§ WHAT YOU NEED TO DO: From the first line below to the last, reproduce the material exactly and leave out the images.

══ EXERCISE DATA

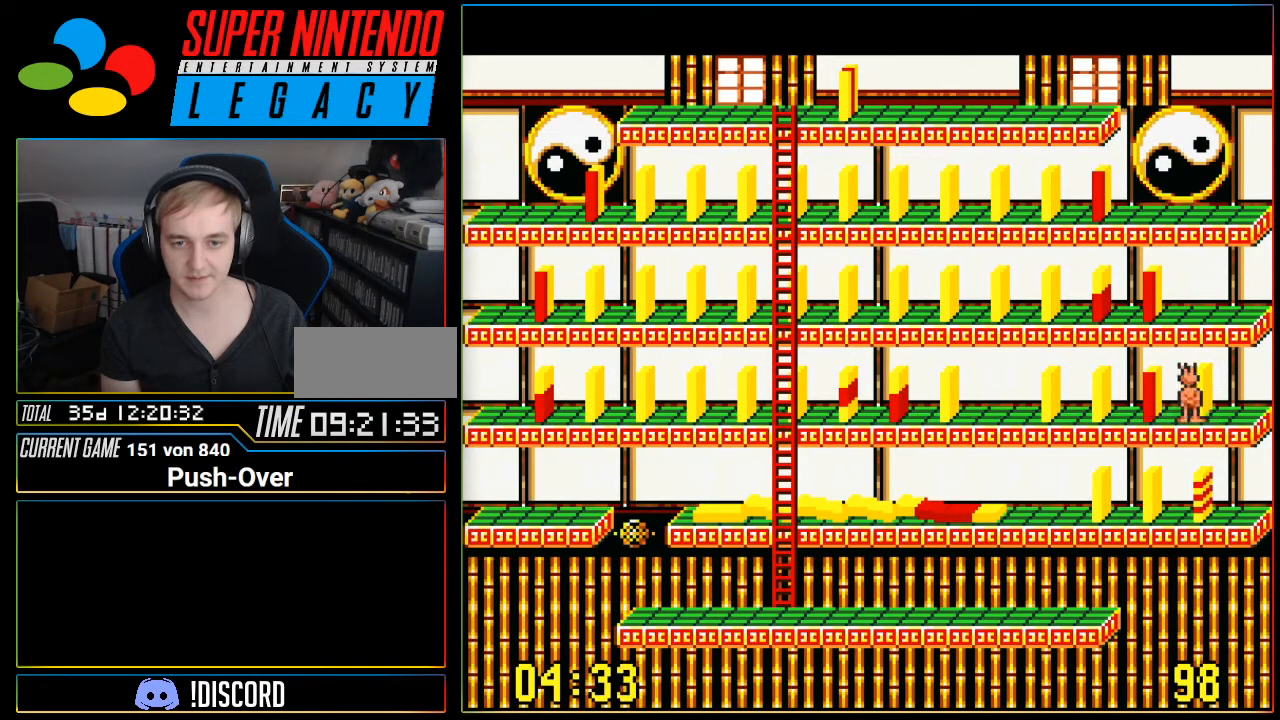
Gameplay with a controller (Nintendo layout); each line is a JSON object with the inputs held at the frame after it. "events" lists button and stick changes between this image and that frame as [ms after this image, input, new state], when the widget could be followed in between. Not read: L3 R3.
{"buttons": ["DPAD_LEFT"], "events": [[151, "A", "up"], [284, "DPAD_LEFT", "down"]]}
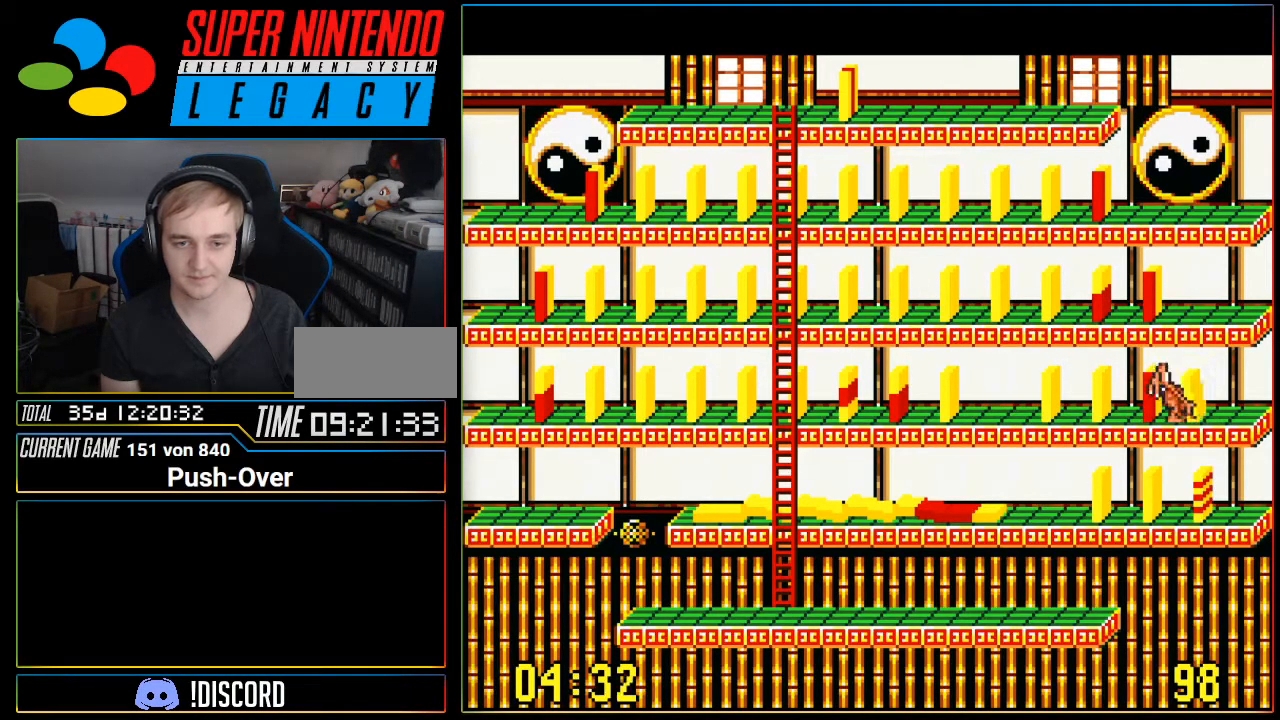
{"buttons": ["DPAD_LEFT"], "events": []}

════

§ OUTPUT BELOW:
Gameplay with a controller (Nintendo layout); each line is a JSON object with the inputs held at the frame after it. "events" lists button and stick changes between this image and that frame as [ms after this image, input, new state], when the widget could be followed in between. Not read: L3 R3.
{"buttons": ["DPAD_LEFT"], "events": [[151, "A", "up"], [284, "DPAD_LEFT", "down"]]}
{"buttons": ["DPAD_LEFT"], "events": []}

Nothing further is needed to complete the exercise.